“You know, we got another hiring freeze here. We haven’t been able to get permission to replace Glory. Since we haven’t done that, I doubt we’ve cleaned out her locker.”
McCaleb felt a little jump. Maybe it was a break.
“Then is there a key? Can we look at it?”
“Uh, sure, I suppose so. I have to go get the master from the maintenance supervisor.”
Neff left them in his office while he went to get the master key and to find Nettie Stapleton. Since Glory’s locker was obviously in the women’s locker room, Neff had said before leaving that Nettie would escort Graciela in to search its contents. McCaleb would have to wait in the hallway with Neff. This did not sit well with McCaleb. It was not that he didn’t think Graciela capable of searching a locker. It was just that he would look at and treat the locker in its entirety, taking in the subtleties of what he saw the way he studied crime scenes and crime scene tapes.
Soon Neff was back with Stapleton and introductions were made. She remembered Graciela and offered seemingly heartfelt condolences. Neff then led the entourage downstairs to the hallway leading to the locker rooms. McCaleb was going to make one last offer, that if the locker room was empty, he be allowed in. But as they approached the door to the women’s locker room, he could hear the sound of the showers running. He knew he was going to be left out.
McCaleb had run out of things to ask Neff and was short of small talk. While they waited, he slowly sauntered away from the man so that he could avoid idle conversation and personal questions. There were more bulletin boards affixed to the wall between the locker room doors and he acted as though he was reading some of the posted notices.
Four minutes of silence went by in the hallway. McCaleb had moved from one end of the side-by-side bulletin boards to the other. When Graciela and Nettie finally came out, he was staring at a hand-drawn rendering of a liquid drop on a poster attached to the board. The drop was half shaded in with red, indicating that the employees were halfway toward their goal in an ongoing blood drive. Graciela walked up to him.
“Nothing,” she said. “Just some clothes, a bottle of perfume and her earphones. There were four pictures of Raymond and one of me taped to the door.”
“Earphones?”
“I mean ear protectors. But nothing else.”
“What kind of clothes?”
McCaleb was still staring at the poster as he spoke.
“A couple of fresh uniforms and a top from home and a pair of jeans.”

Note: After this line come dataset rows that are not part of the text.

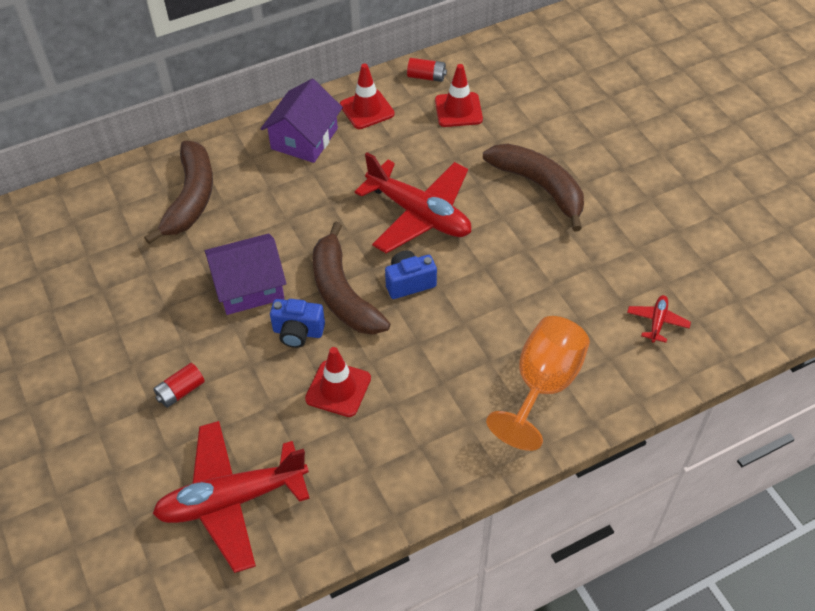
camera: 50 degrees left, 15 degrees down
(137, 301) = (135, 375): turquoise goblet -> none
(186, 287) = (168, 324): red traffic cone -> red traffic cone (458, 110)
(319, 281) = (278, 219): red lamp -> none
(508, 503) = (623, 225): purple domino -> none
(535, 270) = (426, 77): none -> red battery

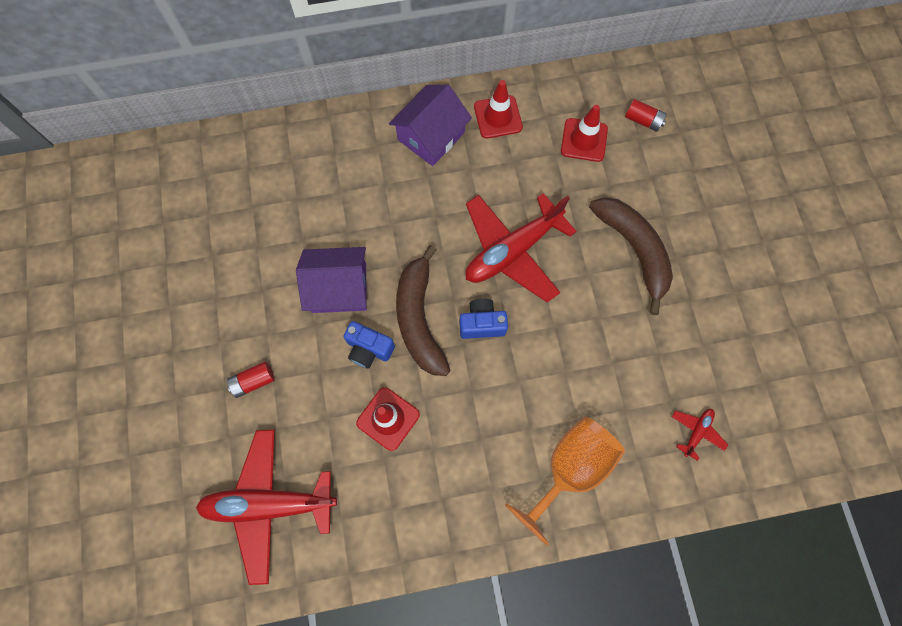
camera: 15 degrees right, 20 degrees up
(191, 198) = (312, 176): brown banana -> none
(419, 214) = (512, 251): red plane -> red plane turned 90 degrees clockwise
(426, 77) = (565, 93): red battery -> red battery (643, 121)

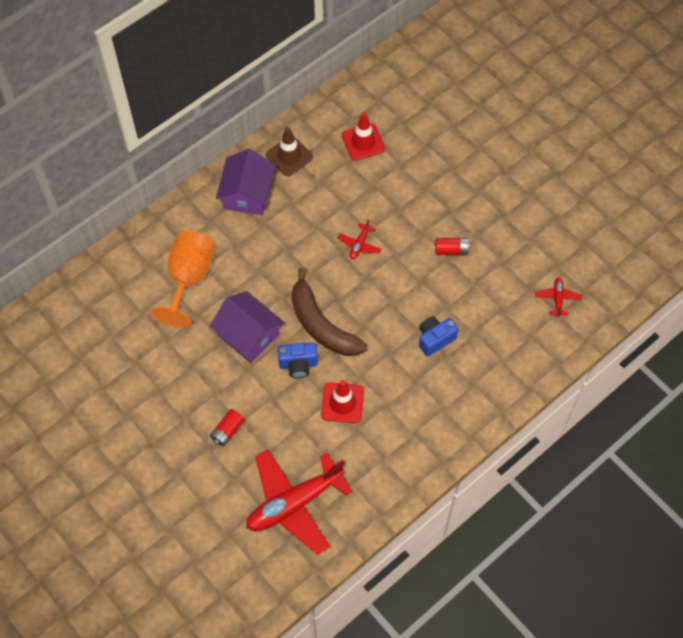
camera: 30 degrees left, 10 degrees down
(339, 288) = (248, 335): purple house -> purple house turned 75 degrees clockwise
(482, 324) = (369, 305): blue camera -> blue camera (435, 339)
(498, 117) = (289, 156): red traffic cone -> brown traffic cone
(512, 251) = (359, 245): red plane -> red plane, size x0.42
(569, 469) = (488, 367): orange goblet -> orange goblet (189, 279)
(634, 250) = (445, 201): brown banana -> none
(643, 121) = (397, 107): red battery -> red battery (451, 250)

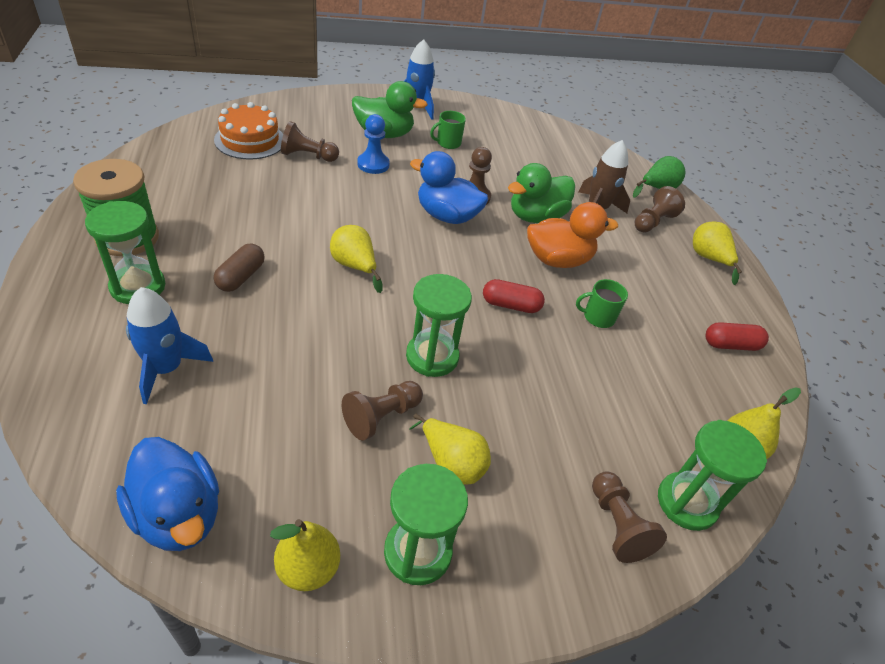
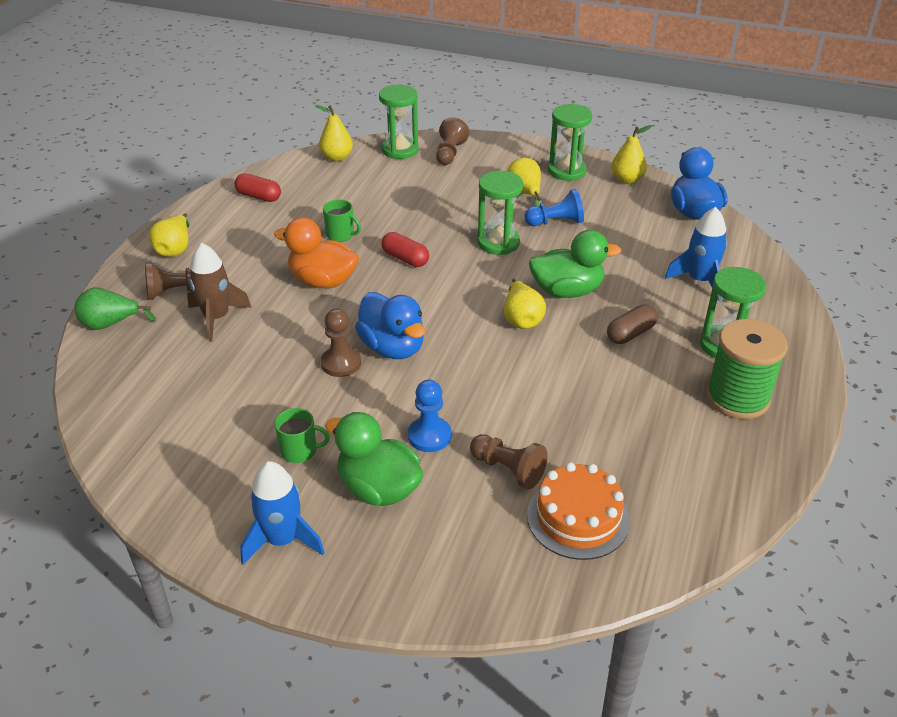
camera: 145 degrees left, 5 degrees down
(381, 417) = (556, 222): brown pawn -> blue pawn
(535, 216) = (296, 325): green duck -> green duck (567, 291)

“You check all the pockets?”
“Yes. Nothing.”
It hit him then, with the impact of an armor-piercing bullet. He leaned forward and put his hand up against the bulletin board for support.
“Terry, what is it?” Graciela said. “Are you okay?”
He didn’t respond. His thoughts were racing. Graciela put her hand to his forehead to feel for fever. He brushed it aside.
“No, it’s not that,” he said.
“Is there a problem?” Neff chimed in.
“No,” McCaleb said, a little too loudly. “We just have to go. I need to get to the car.”
“Is everything all right?”
“Yes,” McCaleb said, again too loudly. “I’m sorry, but everything’s fine. We just have to go.”
McCaleb nodded his thanks to Annette Stapleton and headed down the hallway toward what he believed was the entrance lobby. Graciela followed and Neff called after them, telling them to take their first left.
McCaleb was walking quickly toward the car. He felt that maintaining velocity would somehow help keep the growing dread he was feeling from entirely overtaking his thoughts. Graciela had to trot to keep up.
“The blood.”
“The blood?”
“They both gave blood. Your sister and Cordell. It was right there in front of me all the-I saw that poster and I remembered I saw a letter at Cordell’s house… and I just knew. Do you have your keys?”
“Listen, slow down, Terry. Slow down.”
He reluctantly slowed his pace and she came up next to him, digging the car keys out of her purse.
“Now tell me what you are talking about.”
“Open the car and I’ll show you.”
They reached the car. She unlocked his door first and started around to her side. He slipped in and reached across to open her door. He then leaned forward and started going through the bag on the floor. It was so jammed with paperwork, he had to pull the gun out and place it on the floor mat just so there was room to look through the documents. Graciela got in the car and started watching.
“You can start it,” he said without turning his attention from his task.
“What are you doing?”
He pulled out the Cordell autopsy.
“I’m looking for-shit, this is just the preliminary report.”
He flipped through the protocol to make sure. It was incomplete.
“No toxicology and blood.”
He shoved the autopsy report back into the bag and then the gun. He straightened up.
“We’ve got to find a phone. I’ll call his wife.”
Graciela started the car.
“Fine,” she said. “We will-we’ll go to my house. But you have to tell me what it is you’re thinking, Terry.”
“Okay, just give me a minute to think first.”